Durante nuestra conversación con Lanzmann tocamos un tema que, ya para ese entonces, había morigerado un tanto, pero que aún lo ponía de malhumor. Él había detestado “La lista de Schindler”, y mantuvo una polémica pública con Steven Spielberg (se publicaron varios libros sobre el tema) por su, a su criterio, “obscena” representación del Holocausto. Lanzmann no soportó que la película creara “suspenso a la Hollywood”, por ejemplo, en la escena de las duchas, cuando el espectador cree que saldrá gas y termina saliendo agua. “Eso es inmoral”, protestó. Dos años más tarde, diferenciaría “El pianista”, de Roman Polanski, porque su historia se detiene antes del inicio del Holocausto. Seguramente, Lanzmann aprobaría el punto de vista elegido por “Zona de interés”: la falta de cualquier recreación gráfica del horror del Holocausto. Ni siquiera se ve un solo prisionero, aunque se oigan a lo lejos, y esporádicamente, sus gritos, mientras la más brutal cotidianeidad, inclusive los “buenos sentimientos”, fluyen entre las familias de los verdugos.

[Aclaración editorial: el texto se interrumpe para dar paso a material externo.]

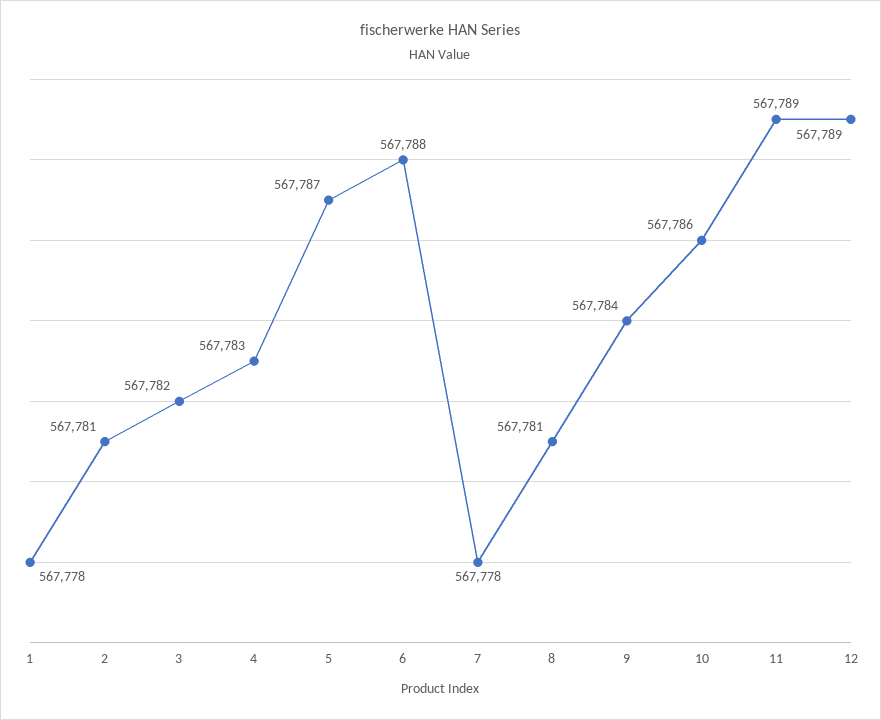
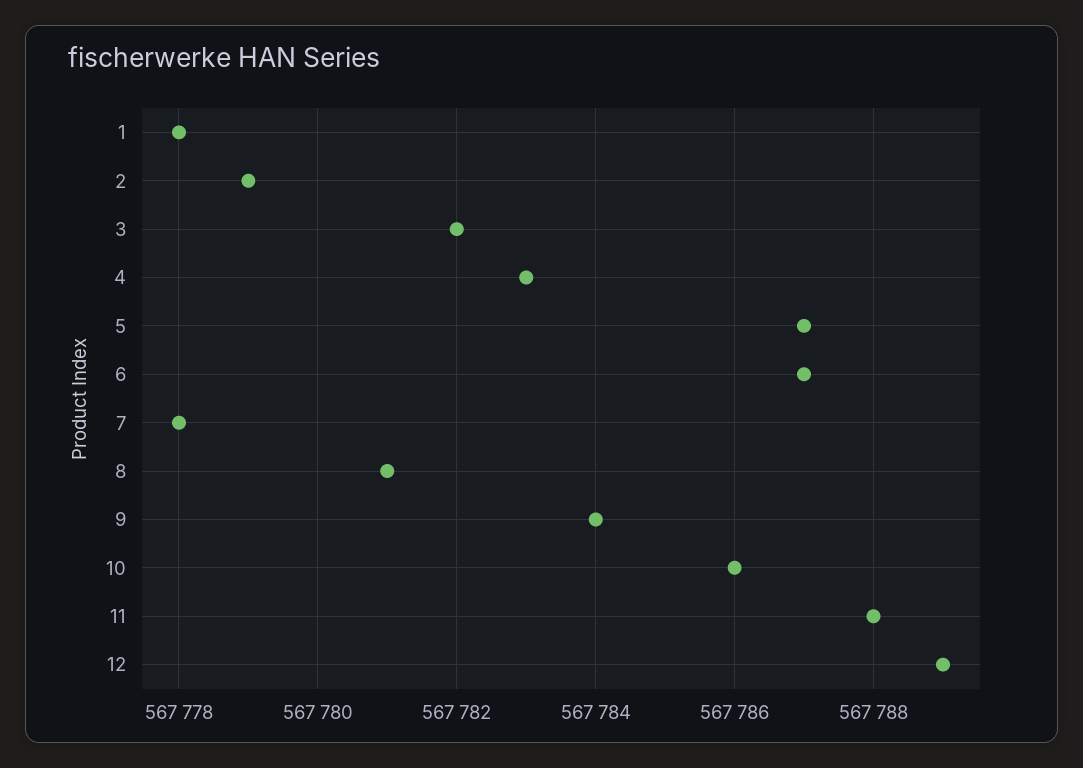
  {
    "1": 567778,
-   "2": 567781,
+   "2": 567779,
    "3": 567782,
    "4": 567783,
    "5": 567787,
-   "6": 567788,
+   "6": 567787,
    "7": 567778,
    "8": 567781,
    "9": 567784,
    "10": 567786,
-   "11": 567789,
+   "11": 567788,
    "12": 567789
  }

Y esto también está en consonancia con la expresado por otro gran pensador que dedicó tantas páginas al tema, George Steiner, quien escribió: “[El pianista Walter] Gieseking tocaba la música completa para piano de Debussy en las noches que se oían los gritos de la gente en los vagones sellados de la estación de Munich, camino de la cercana Dachau. Esos gritos se oían en la sala de conciertos. Eso está registrado. Y no hay nadie que dijera que Gieseking no tocaba magníficamente o de que su público no estuviera totalmente profundamente conmovido. Pese a los gritos que todos oían. No sólo Adorno habló de poesía y Auschwitz; también Walter Benjamin sostuvo que en la base de toda gran obra de arte hay un montón de barbarie”.